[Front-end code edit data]
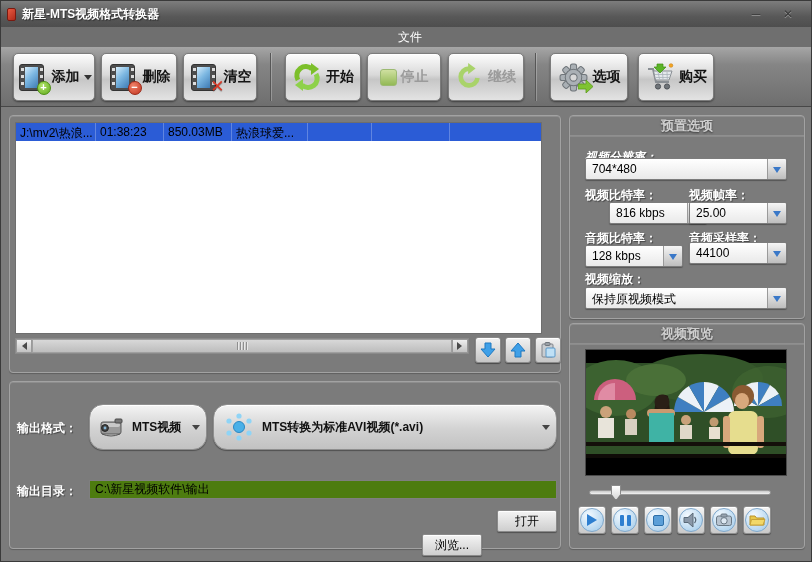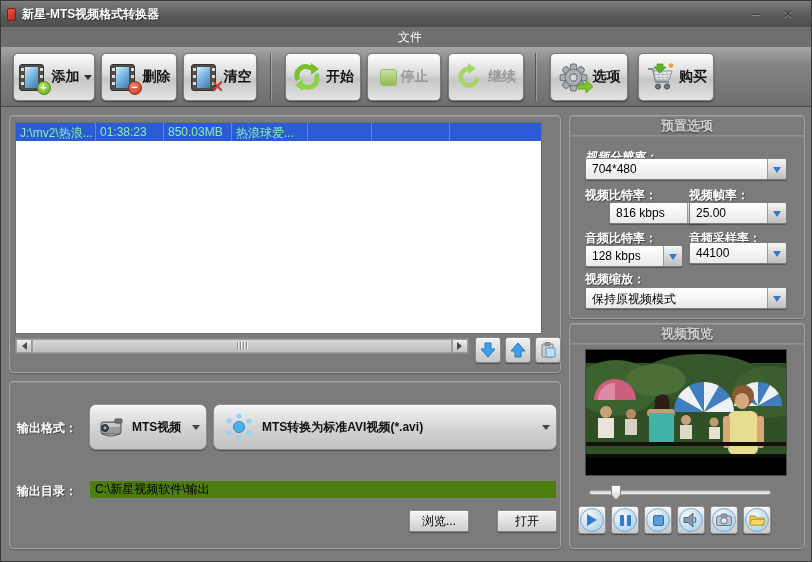--- a/index.html
+++ b/index.html
@@ -65,21 +65,21 @@
   .gbox-header { height:20px; display:flex; align-items:center; justify-content:center;
     color:#cfcfcf; font-size:13px; font-weight:bold; text-shadow:0 1px 2px rgba(0,0,0,.55);
     border-bottom:1px solid #8f8f8f; box-shadow:0 1px 0 rgba(255,255,255,.12); border-radius:4px 4px 0 0; }
 
   
   #ftable { position:absolute; left:14px; top:121px; width:527px; border:1px solid #6e6e6e; background:#fff; }
   .thead { display:flex; height:18px; }
   .th { background:linear-gradient(180deg,#f4f4f4,#cacaca 60%,#b4b4b4); border-right:1px solid #8a8a8a;
     border-bottom:1px solid #8a8a8a; font-size:12px; color:#000; padding:1px 0 0 4px;
     white-space:nowrap; overflow:hidden; }
-  .trow { display:flex; height:18px; background:#2b5cd6; color:#86efac; }
+  .trow { display:flex; height:18px; background:#2b5cd6; color:#000000; }
   .td { font-size:12px; padding:2px 0 0 4px; border-right:1px solid rgba(255,255,255,.25);
     white-space:nowrap; overflow:hidden; }
   .c0{width:80px;} .c1{width:68px;} .c2{width:68px;} .c3{width:76px;} .c4{width:64px;} .c5{width:78px;} .c6{width:91px; border-right:none;}
   .tbody-empty { height:192px; background:#fff; }
 
   
   #hscroll { position:absolute; left:14px; top:337px; width:454px; height:16px; display:flex;
     border:1px solid #8a8a8a; background:#c9c9c9; }
   .sb-btn { width:16px; height:14px; background:linear-gradient(180deg,#efefef,#c2c2c2);
     border:1px solid #9a9a9a; display:flex; align-items:center; justify-content:center; }
@@ -89,21 +89,21 @@
   .tri-l { width:0;height:0;border:4px solid transparent;border-right:5px solid #4a4a4a; margin-left:-3px;}
   .tri-r { width:0;height:0;border:4px solid transparent;border-left:5px solid #4a4a4a; margin-right:-3px;}
 
   .mini-btn { position:absolute; top:336px; width:26px; height:26px; border-radius:3px;
     border:1px solid #8a8a8a; background:linear-gradient(180deg,#f2f2f2,#c6c6c6);
     box-shadow:0 1px 1px rgba(0,0,0,.4), inset 0 1px 0 #fff;
     display:flex; align-items:center; justify-content:center; }
 
   
   .flabel { position:absolute; color:#fff; font-size:12px; font-weight:bold; text-shadow:1px 1px 1px rgba(0,0,0,.45); }
-  .big-dd { position:absolute; height:46px; border-radius:7px; border:1px solid #8f8f8f;
+  .big-dd { position:absolute; height:46px; border-radius:14px; border:1px solid #8f8f8f;
     background:linear-gradient(180deg,#f4f4f4,#d2d2d2 55%,#c2c2c2);
     box-shadow:0 1px 1px rgba(0,0,0,.35), inset 0 1px 0 #fff;
     display:flex; align-items:center; padding:0 16px 0 8px; gap:6px; }
   .big-dd .txt { font-size:12px; font-weight:bold; color:#111; white-space:nowrap; overflow:hidden; }
   .big-dd .caret { position:absolute; right:6px; top:20px; width:0; height:0;
     border:4px solid transparent; border-top:5px solid #444; }
   #dir-input { position:absolute; left:88px; top:479px; width:468px; height:19px; border:1px solid #7f7f7f;
     background:#4d7c0f; font-size:12px; padding:0 5px; font-family:inherit; color:#000; }
   .sm-btn { position:absolute; top:509px; width:60px; height:22px; border:1px solid #8a8a8a; border-radius:2px;
     background:linear-gradient(180deg,#f4f4f4,#cecece); box-shadow:0 1px 1px rgba(0,0,0,.35), inset 0 1px 0 #fff;
@@ -326,21 +326,21 @@
       <circle cx="7" cy="23" r="2.6" fill="#8fd4f6"></circle>
       <circle cx="7" cy="11" r="2.6" fill="#8fd4f6"></circle>
     </svg>
     <span class="txt">MTS转换为标准AVI视频(*.avi)</span>
     <span class="caret"></span>
   </div>
 
   <div class="flabel" style="left:16px; top:482px;">输出目录：</div>
   <input id="dir-input" value="C:\新星视频软件\输出" style="">
 
-  <button class="sm-btn" style="left:408px;">浏览...</button>
+  <button class="sm-btn" style="left:421px;margin-top:24px;">浏览...</button>
   <button class="sm-btn" style="left:496px;">打开</button>
 
   <div class="gbox" style="left:568px; top:114px; width:236px; height:204px;">
     <div class="gbox-header">预置选项</div>
   </div>
 
   <div class="flabel" style="left:584px; top:148px;font-style:italic;">视频分辨率：</div>
   <div class="dd" style="left:584px; top:157px; width:202px;">
     <div class="dd-field">704*480</div>
     <div class="dd-btn">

* _WHAT TO DO_
Give all entries again verbatim, without any images.

* _WRITTEN SOLUTION_
--- a/index.html
+++ b/index.html
@@ -65,21 +65,21 @@
   .gbox-header { height:20px; display:flex; align-items:center; justify-content:center;
     color:#cfcfcf; font-size:13px; font-weight:bold; text-shadow:0 1px 2px rgba(0,0,0,.55);
     border-bottom:1px solid #8f8f8f; box-shadow:0 1px 0 rgba(255,255,255,.12); border-radius:4px 4px 0 0; }
 
   
   #ftable { position:absolute; left:14px; top:121px; width:527px; border:1px solid #6e6e6e; background:#fff; }
   .thead { display:flex; height:18px; }
   .th { background:linear-gradient(180deg,#f4f4f4,#cacaca 60%,#b4b4b4); border-right:1px solid #8a8a8a;
     border-bottom:1px solid #8a8a8a; font-size:12px; color:#000; padding:1px 0 0 4px;
     white-space:nowrap; overflow:hidden; }
-  .trow { display:flex; height:18px; background:#2b5cd6; color:#86efac; }
+  .trow { display:flex; height:18px; background:#2b5cd6; color:#000000; }
   .td { font-size:12px; padding:2px 0 0 4px; border-right:1px solid rgba(255,255,255,.25);
     white-space:nowrap; overflow:hidden; }
   .c0{width:80px;} .c1{width:68px;} .c2{width:68px;} .c3{width:76px;} .c4{width:64px;} .c5{width:78px;} .c6{width:91px; border-right:none;}
   .tbody-empty { height:192px; background:#fff; }
 
   
   #hscroll { position:absolute; left:14px; top:337px; width:454px; height:16px; display:flex;
     border:1px solid #8a8a8a; background:#c9c9c9; }
   .sb-btn { width:16px; height:14px; background:linear-gradient(180deg,#efefef,#c2c2c2);
     border:1px solid #9a9a9a; display:flex; align-items:center; justify-content:center; }
@@ -89,21 +89,21 @@
   .tri-l { width:0;height:0;border:4px solid transparent;border-right:5px solid #4a4a4a; margin-left:-3px;}
   .tri-r { width:0;height:0;border:4px solid transparent;border-left:5px solid #4a4a4a; margin-right:-3px;}
 
   .mini-btn { position:absolute; top:336px; width:26px; height:26px; border-radius:3px;
     border:1px solid #8a8a8a; background:linear-gradient(180deg,#f2f2f2,#c6c6c6);
     box-shadow:0 1px 1px rgba(0,0,0,.4), inset 0 1px 0 #fff;
     display:flex; align-items:center; justify-content:center; }
 
   
   .flabel { position:absolute; color:#fff; font-size:12px; font-weight:bold; text-shadow:1px 1px 1px rgba(0,0,0,.45); }
-  .big-dd { position:absolute; height:46px; border-radius:7px; border:1px solid #8f8f8f;
+  .big-dd { position:absolute; height:46px; border-radius:14px; border:1px solid #8f8f8f;
     background:linear-gradient(180deg,#f4f4f4,#d2d2d2 55%,#c2c2c2);
     box-shadow:0 1px 1px rgba(0,0,0,.35), inset 0 1px 0 #fff;
     display:flex; align-items:center; padding:0 16px 0 8px; gap:6px; }
   .big-dd .txt { font-size:12px; font-weight:bold; color:#111; white-space:nowrap; overflow:hidden; }
   .big-dd .caret { position:absolute; right:6px; top:20px; width:0; height:0;
     border:4px solid transparent; border-top:5px solid #444; }
   #dir-input { position:absolute; left:88px; top:479px; width:468px; height:19px; border:1px solid #7f7f7f;
     background:#4d7c0f; font-size:12px; padding:0 5px; font-family:inherit; color:#000; }
   .sm-btn { position:absolute; top:509px; width:60px; height:22px; border:1px solid #8a8a8a; border-radius:2px;
     background:linear-gradient(180deg,#f4f4f4,#cecece); box-shadow:0 1px 1px rgba(0,0,0,.35), inset 0 1px 0 #fff;
@@ -326,21 +326,21 @@
       <circle cx="7" cy="23" r="2.6" fill="#8fd4f6"></circle>
       <circle cx="7" cy="11" r="2.6" fill="#8fd4f6"></circle>
     </svg>
     <span class="txt">MTS转换为标准AVI视频(*.avi)</span>
     <span class="caret"></span>
   </div>
 
   <div class="flabel" style="left:16px; top:482px;">输出目录：</div>
   <input id="dir-input" value="C:\新星视频软件\输出" style="">
 
-  <button class="sm-btn" style="left:408px;">浏览...</button>
+  <button class="sm-btn" style="left:421px;margin-top:24px;">浏览...</button>
   <button class="sm-btn" style="left:496px;">打开</button>
 
   <div class="gbox" style="left:568px; top:114px; width:236px; height:204px;">
     <div class="gbox-header">预置选项</div>
   </div>
 
   <div class="flabel" style="left:584px; top:148px;font-style:italic;">视频分辨率：</div>
   <div class="dd" style="left:584px; top:157px; width:202px;">
     <div class="dd-field">704*480</div>
     <div class="dd-btn">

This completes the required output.